I was just reading a question on a legal question-and-answer website about contesting a living trust. The inheritance for the beneficiary of the trust had been significantly reduced, and the questioner wanted to know who pays for attorney’s fees and costs in an unsuccessful contest. I felt I should write about this because there can be severe consequences for contesting a living trust.
Many living trust documents, including wills for that matter, have what we call no-contest clauses. Here’s what the decedent meant in that no-contest clause: “Hey, if you contest any of the provisions or gifts that I’ve made in my living trust or other estate planning documents, you will get nothing—as if you basically had died before I did—and you’re not gonna get anything.” Here are some exceptions to the no-contest clause that might appear in a living trust document:
• If a beneficiary paid the final expenses of the decedent and has to file a creditor’s claim to be reimbursed for those expenses
• For probable cause if there was evidence of undue influence, fraud, or other things that would preserve a beneficiary’s gift in a previous version of a living trust or will
• Note: There may be provisions in the trust agreement that the beneficiary has to pay attorney’s fees and so forth for a failed contest.
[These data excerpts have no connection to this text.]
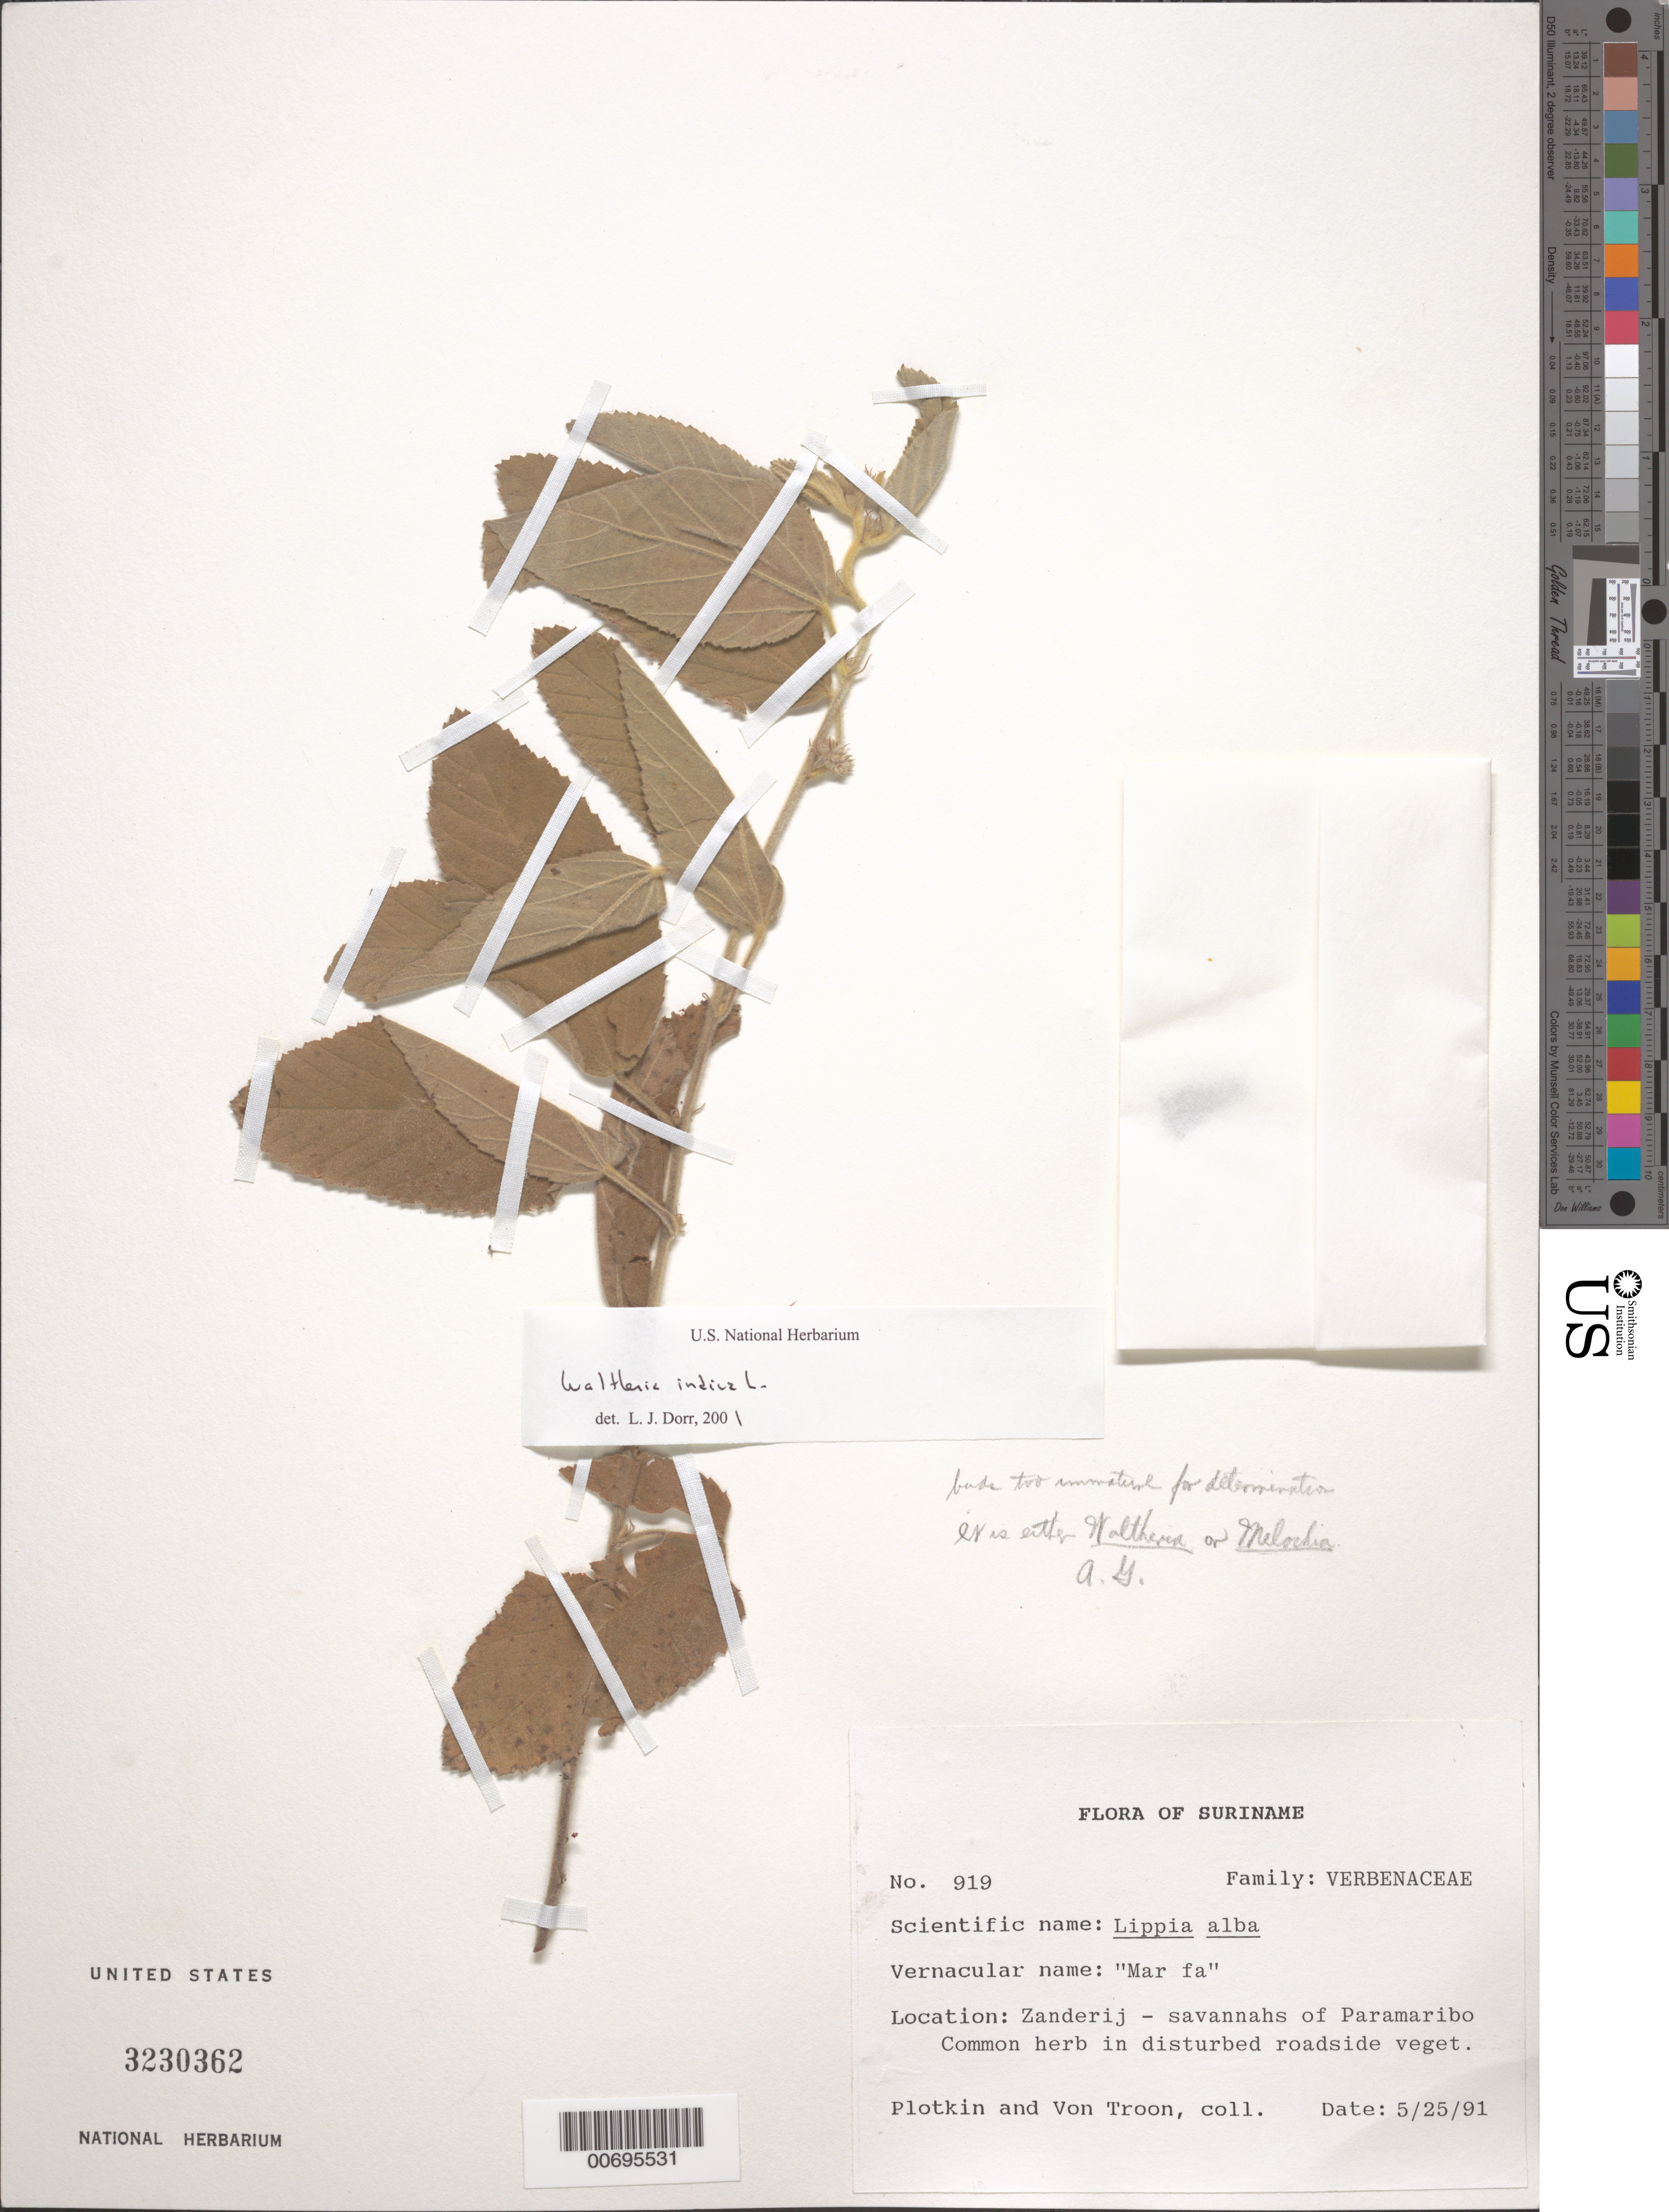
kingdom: Plantae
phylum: Tracheophyta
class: Magnoliopsida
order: Malvales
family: Malvaceae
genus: Waltheria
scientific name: Waltheria indica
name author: L.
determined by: Dorr, L. J., (BOT), Smithsonian Institution - National Museum of Natural History (UNITED STATES)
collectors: M. Plotkin & F. Troon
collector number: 919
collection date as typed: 25-May-91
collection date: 1991-05-25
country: Suriname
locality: Zanderij, savannas of Paramaribo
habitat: Disturbed roadside vegetation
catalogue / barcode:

The bottom line of this story is that before you decide to contest a living trust or will, you should speak with an attorney who can review the trust document or will and analyze your individual situation. Trust and will contests are notorious for being relatively expensive. You need to carefully analyze the situation and make a cost-benefit analysis to determine if challenging the living trust or will is worth the risk of possibly losing your gift under the instrument.